而在這個時候,彼岸忽而失控,後退了一步:「不要。」
不要?唐凌在此時卻無法思考,因為他感覺大腦或者身體似乎產生了錯覺,全身有一種不可控制的失控感。
不可能,擁有靈眼的他怎麼會失控?
但下一瞬這失控感就消失了,因為彼岸拉住了無臉翁的手臂,近乎哀求:「我是要走的。」
唐凌的手停住了:「你要走?」
薄姑則開口道:「我不喜歡誤會,我代她解釋。這是她的承諾,陪伴你一段時間,就要跟我們走。其實因為意外,時間已經超出了。」
唐凌看向了彼岸,彼岸輕輕點頭。
唐凌忽然笑了:「承諾不算的,我說的。

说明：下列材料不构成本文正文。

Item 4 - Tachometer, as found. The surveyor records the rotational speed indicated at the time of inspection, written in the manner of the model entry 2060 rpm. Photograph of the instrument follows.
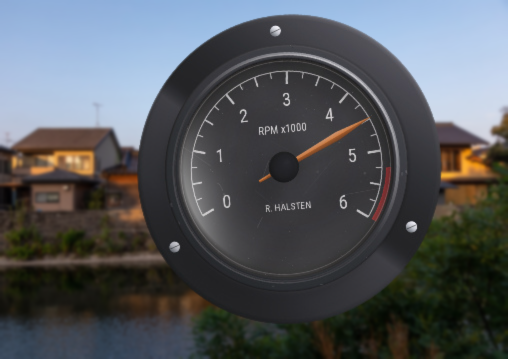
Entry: 4500 rpm
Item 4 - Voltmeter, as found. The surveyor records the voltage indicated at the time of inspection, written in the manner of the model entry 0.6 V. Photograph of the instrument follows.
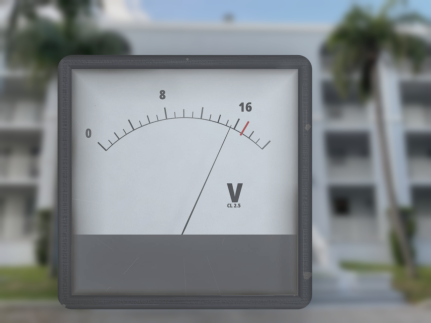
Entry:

」
說話間,唐凌的身側火焰騰空而起,夜雨化作水牆,狂風四溢,雷電交錯
「你們也是厄難基因鏈吧?我已經知道了!雖然我現在還想不出什麼辦法。不過,我要一一去試試。」
無臉翁徹底憤怒了:「臭小子,不知天高地厚,當不起重任。」
唐凌則不理會無臉翁:「彼岸,我說了,我不會再讓我們分開。」